▶ [THINGS TO DO]
- 1) In the contract extract, in which city and language must the arbitration proceedings take place?
- 2) Using the contract extract, explain when the BUYER may pass a drawing to third parties and what procedure it must follow.

▶ [EXTRACT PROVIDED]
------------------------------------

16.2 The parties shall treat Confidential Information as strictly confidential and may not disclose it to any third
party. The BUYER shall have no right to reproduce any drawings, flow-sheets, layouts sketches, technical
information sheets or operating handbooks supplied by SELLER for the execution of the contract, nor shall
he copy or disclose them to third parties or use them to have equipment or parts of the machinery made by
anyone other than SELLER.
In the event that any drawing should have to be given or disclosed to third parties for the execution of the
plant, the BUYER shall inform SELLER and may require such drawings or copies from SELLER, specifying
their purpose and destination.
16.3 The BUYER shall be responsible for making sure that the duty of confidentiality shall also be complied with
by any third parties. The BUYER shall prove at SELLER’s request that it has made such third party accept
the confidentiality clause or a similar obligation.
16.4 Conversely, SELLER shall observe professional secrecy for all the data communicated to it by the BUYER
during execution of contract and subsequent visits.
17.1 In case any controversy shall arise between the BUYER and the SELLER as to the interpretation or
application of any terms, conditions, requirements or obligations under or in connection with the present
contract, inclusive of those on its validity, final settlement shall be made by arbitration.
17.2 The arbitration proceedings shall be governed by the Rules of Conciliation and Arbitration of the
International Chamber of Commerce, Paris, France. The proceedings shall take place in Vienna, Austria
in the English language. The arbitrators shall apply the laws of Austria to the case at hand, United
Nations Convention on Contracts for the International Sale of Goods (CISG) and the Conflict of Law
principles shall be excluded.
17.3 The ruling of the arbitrators shall be final and binding on BUYER and SELLER.
17.4 SELLER’s principal place of business shall be the place of performance for deliveries and payments,
also in the event that the transfer is agreed to be in a different place.

------------------------------------

▶ [RECORDED DATA]
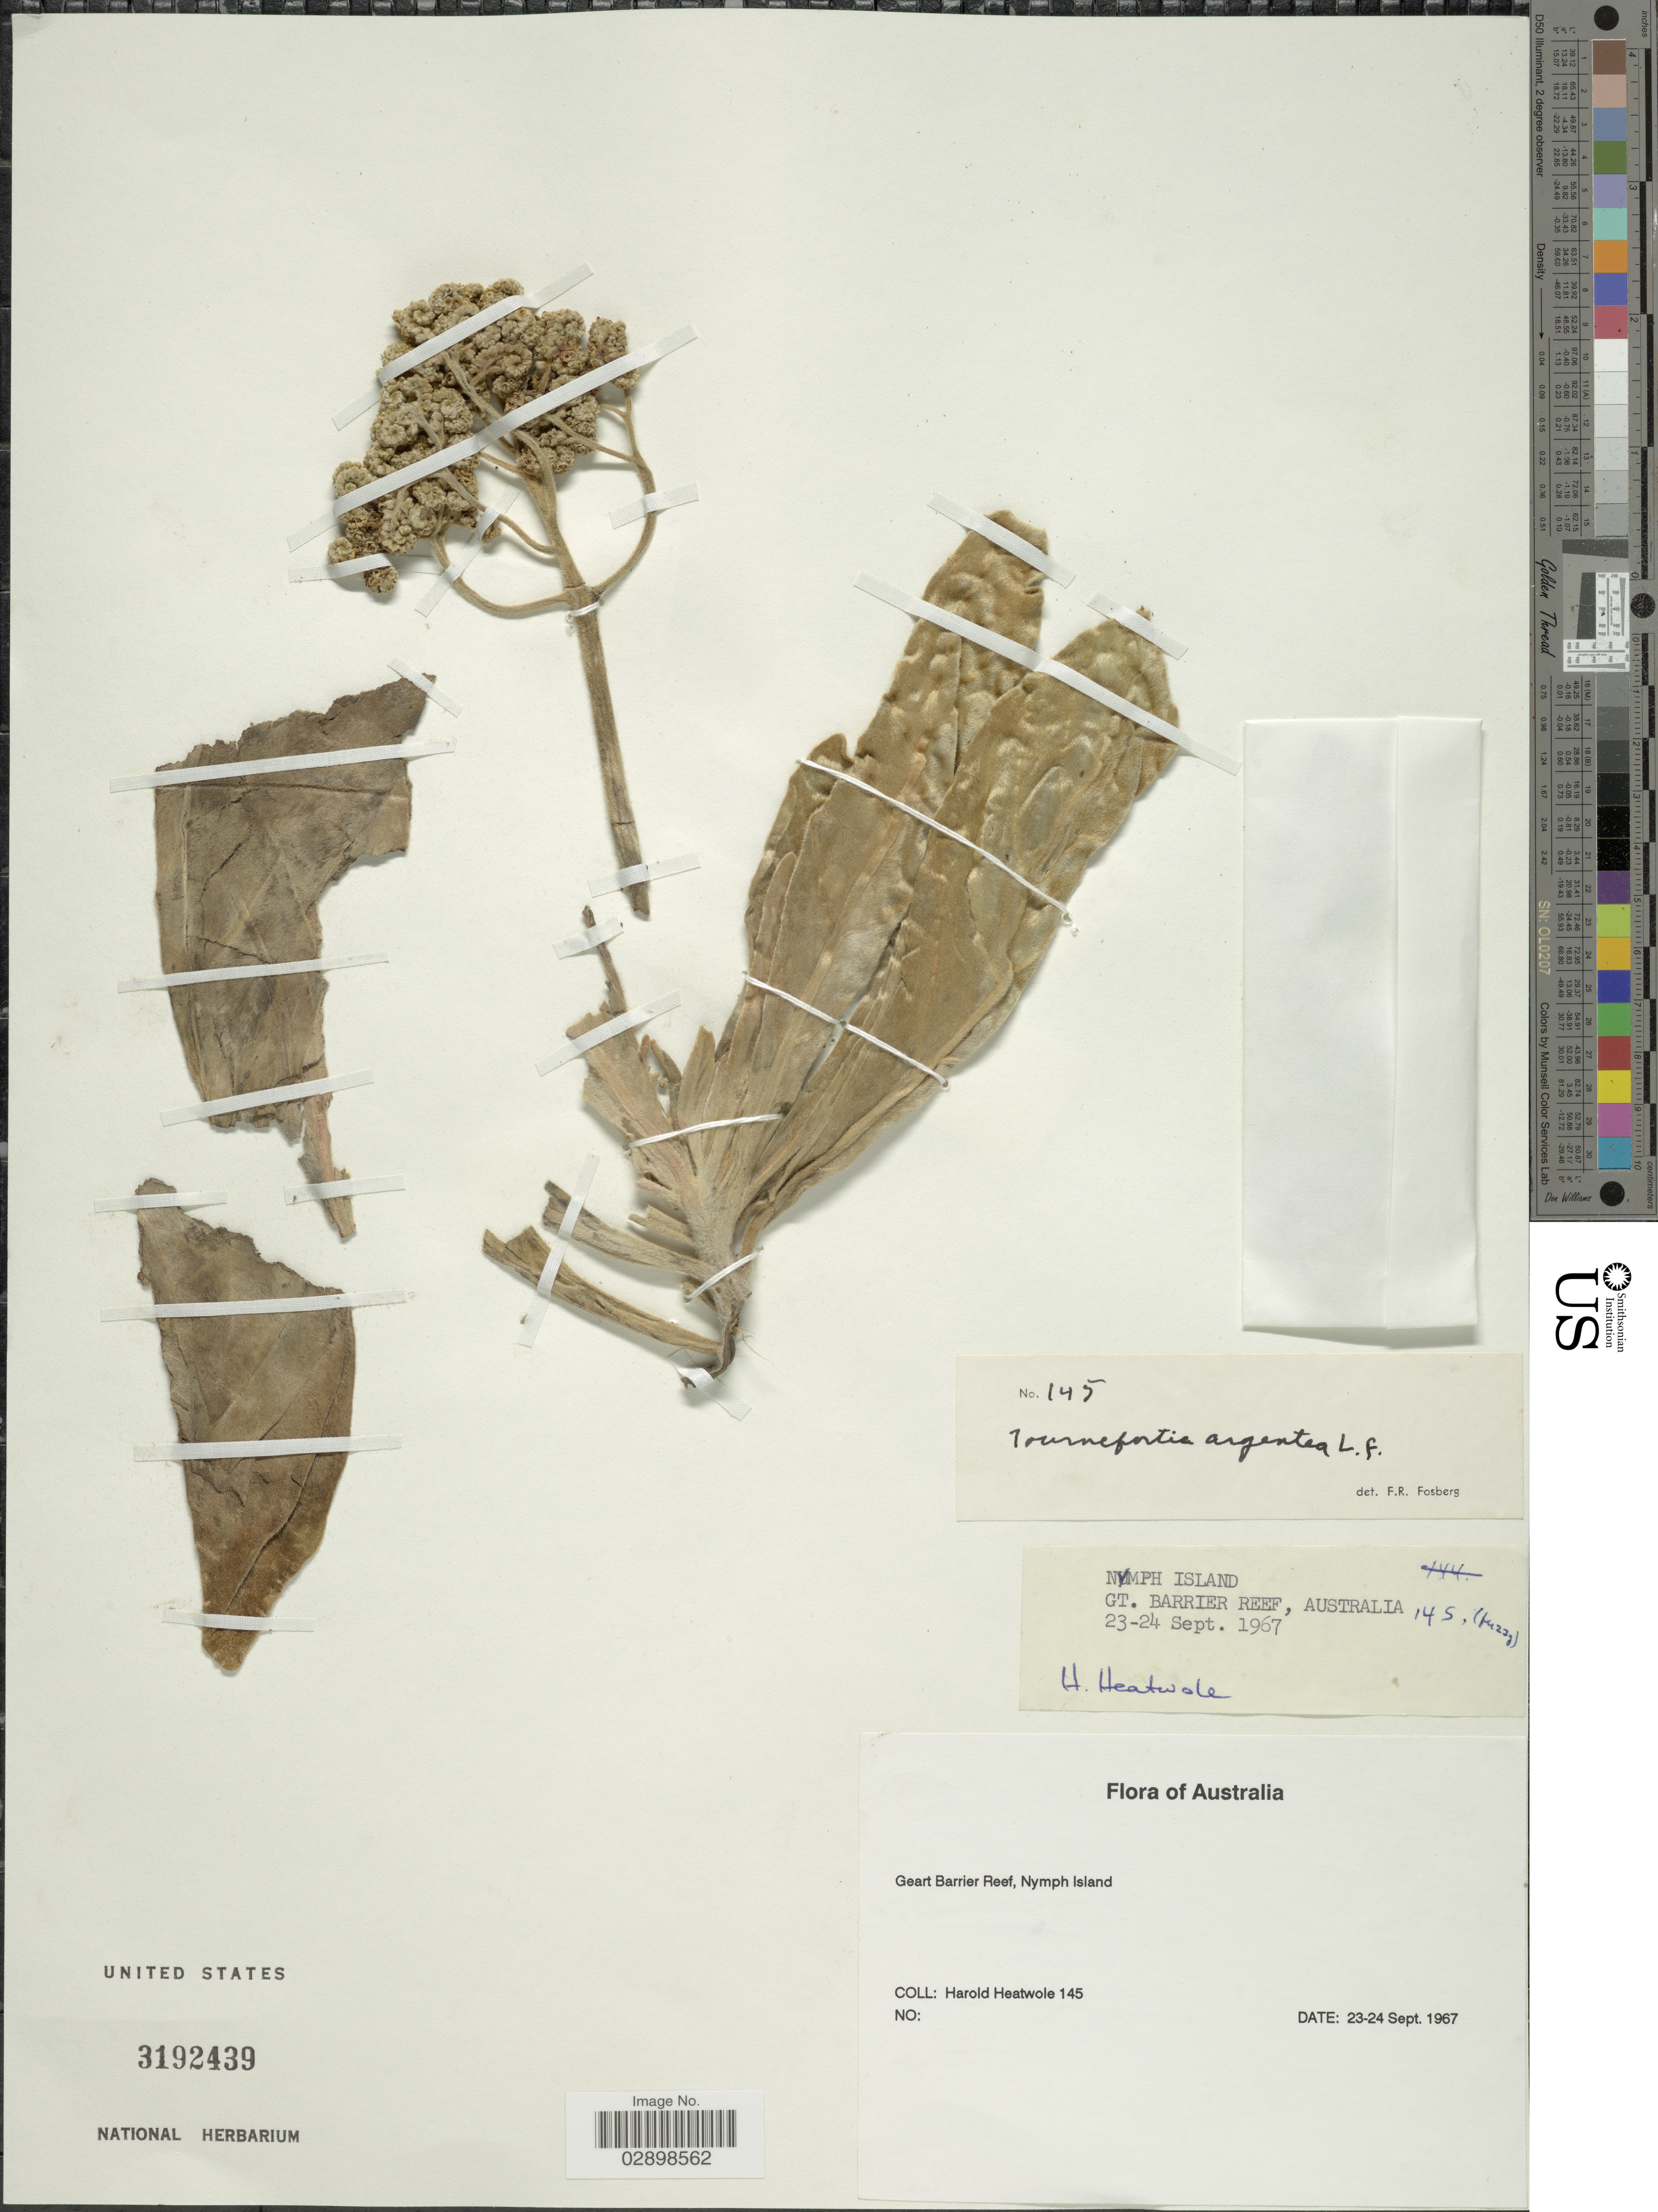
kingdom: Plantae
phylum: Tracheophyta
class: Magnoliopsida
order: Boraginales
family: Heliotropiaceae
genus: Tournefortia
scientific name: Tournefortia argentea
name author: L. f.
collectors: H. Heatwole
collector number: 145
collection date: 1967-09-23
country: Australia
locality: Geart barrier Reef, Nymph Island.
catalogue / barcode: US 3192439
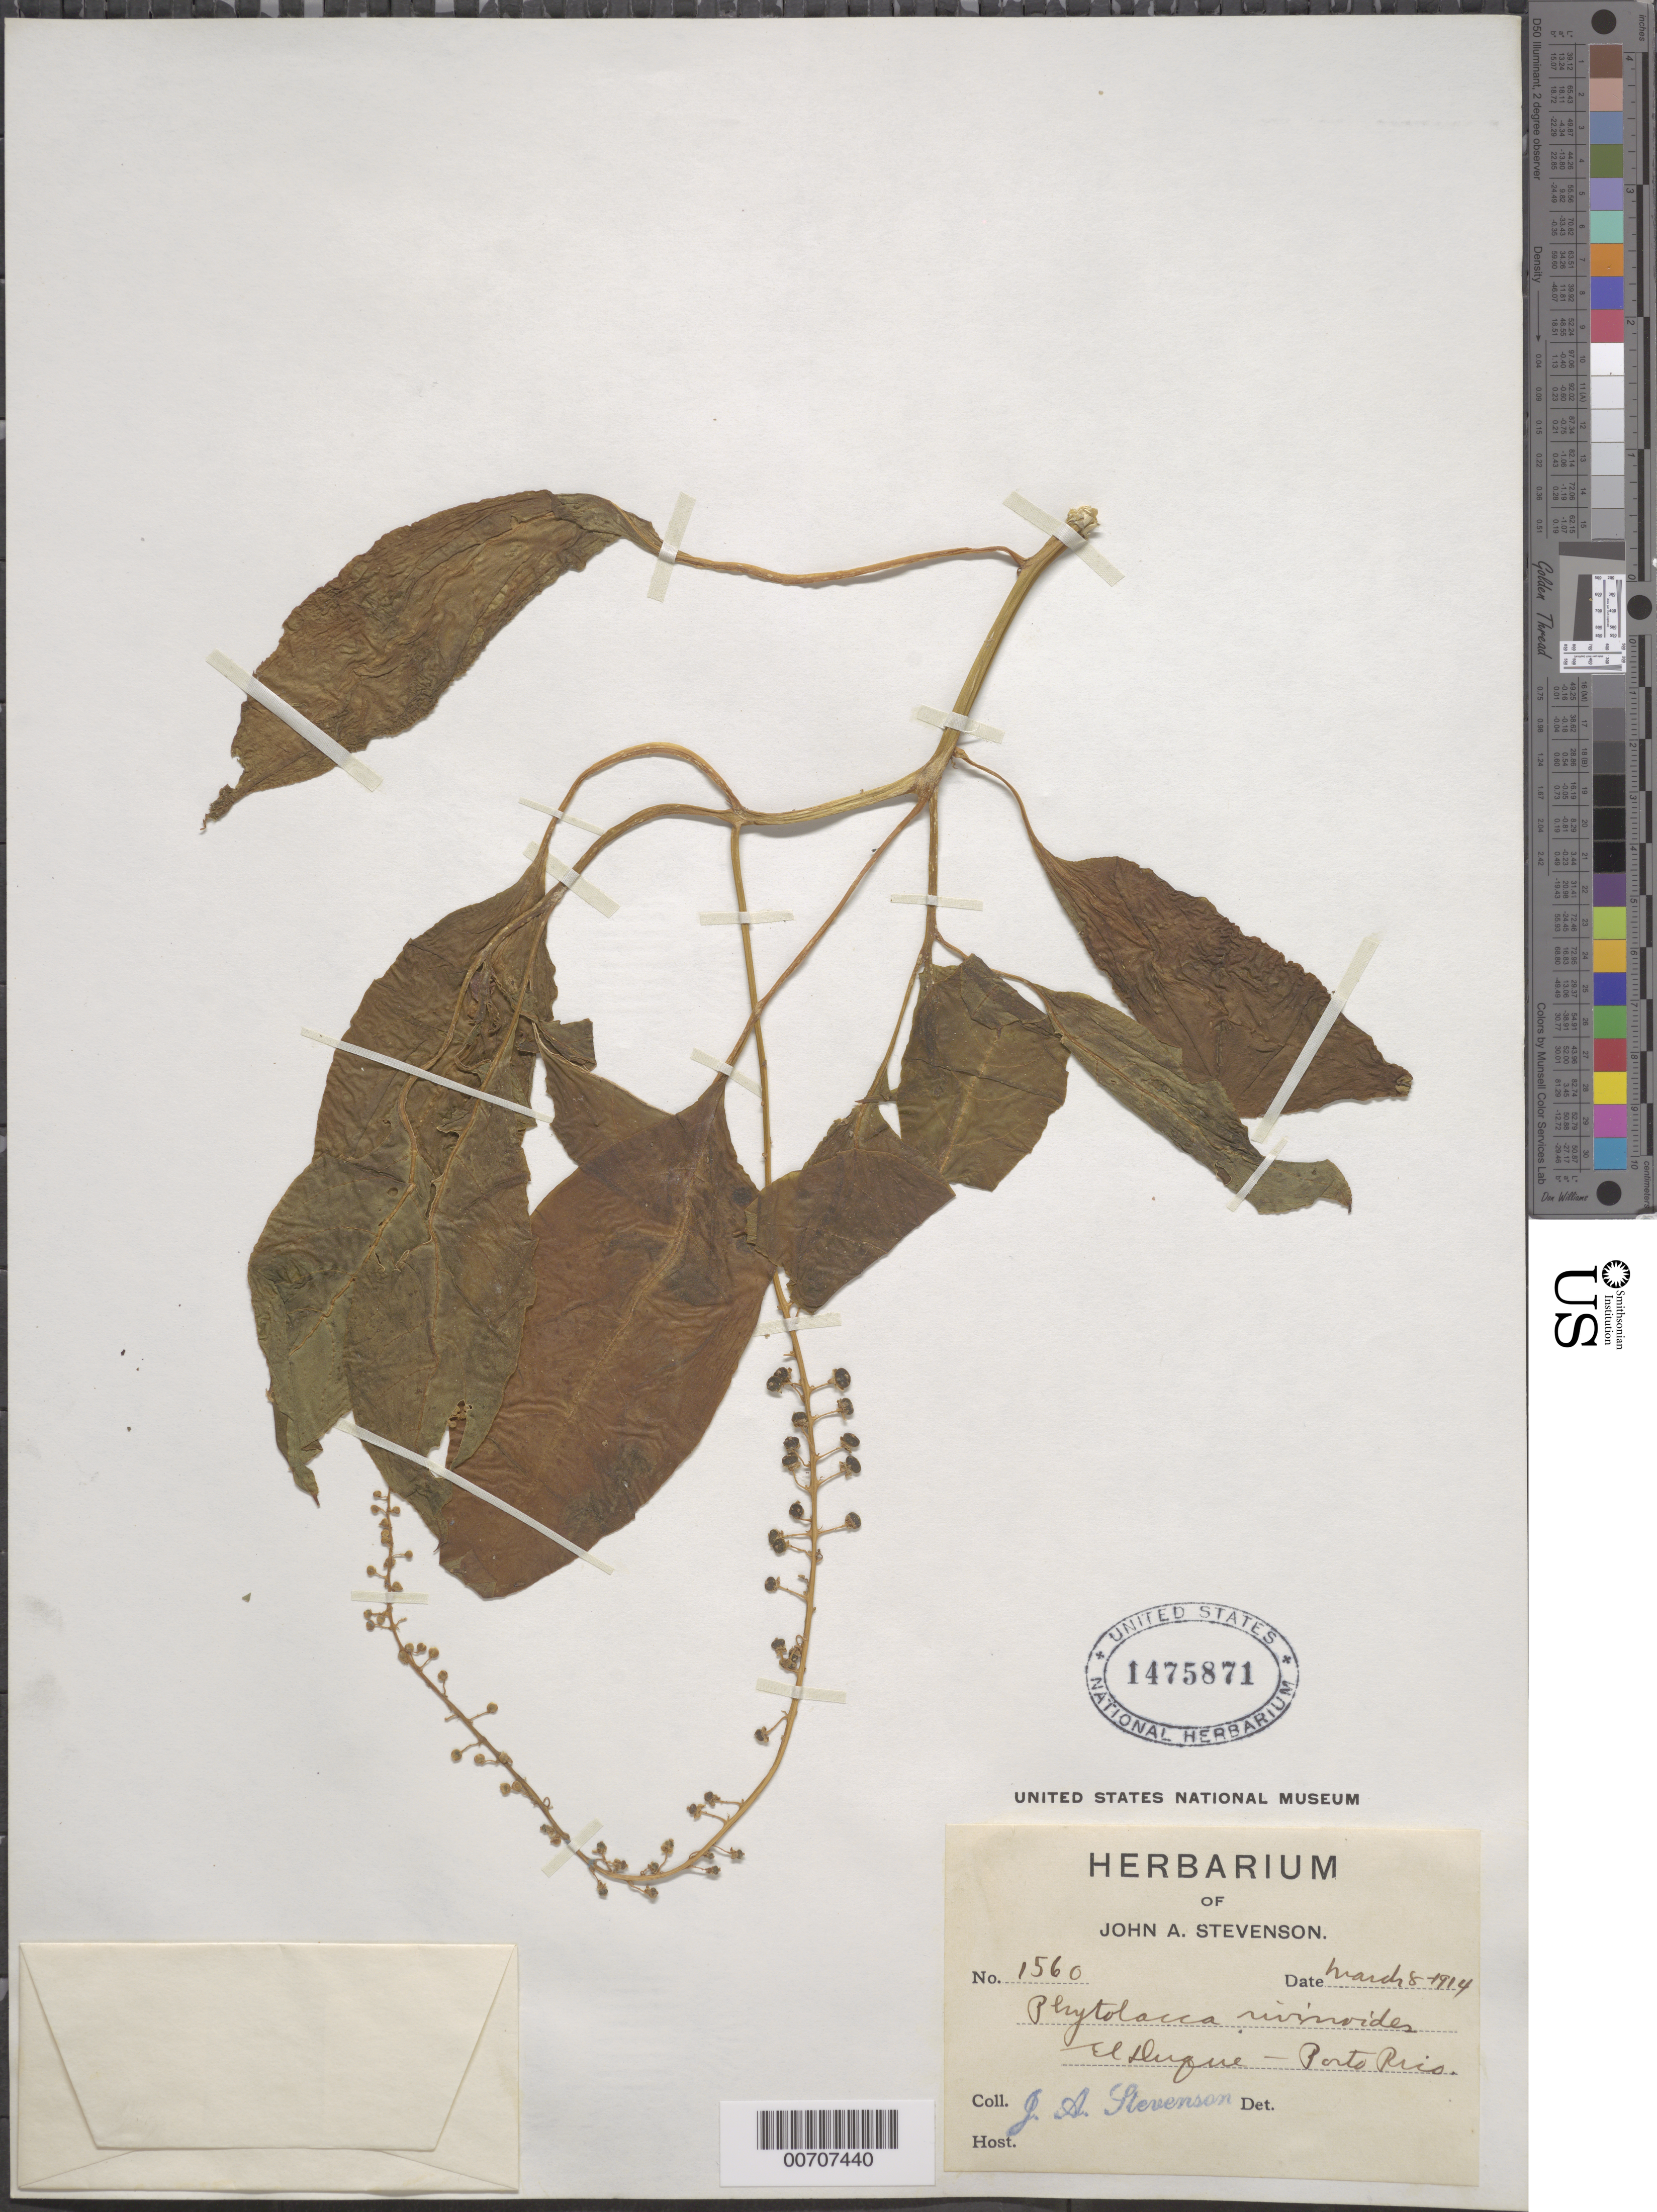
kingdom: Plantae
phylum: Tracheophyta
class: Magnoliopsida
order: Caryophyllales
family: Phytolaccaceae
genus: Phytolacca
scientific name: Phytolacca rivinoides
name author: Kunth & C.D. Bouché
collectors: J. Stevenson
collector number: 1560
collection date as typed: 08 Mar 1914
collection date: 1914-03-08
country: Puerto Rico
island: Greater Antilles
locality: El Duque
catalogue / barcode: US 1475871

------------------------------------

▶ [RESULTS FOR EACH TASK]
- 1) In Vienna, Austria, in English.

- 2) The BUYER may do so only if a drawing has to be given or disclosed to third parties for the execution of the plant. In that case, the BUYER must inform SELLER and may request the drawings or copies from SELLER, specifying their purpose and destination.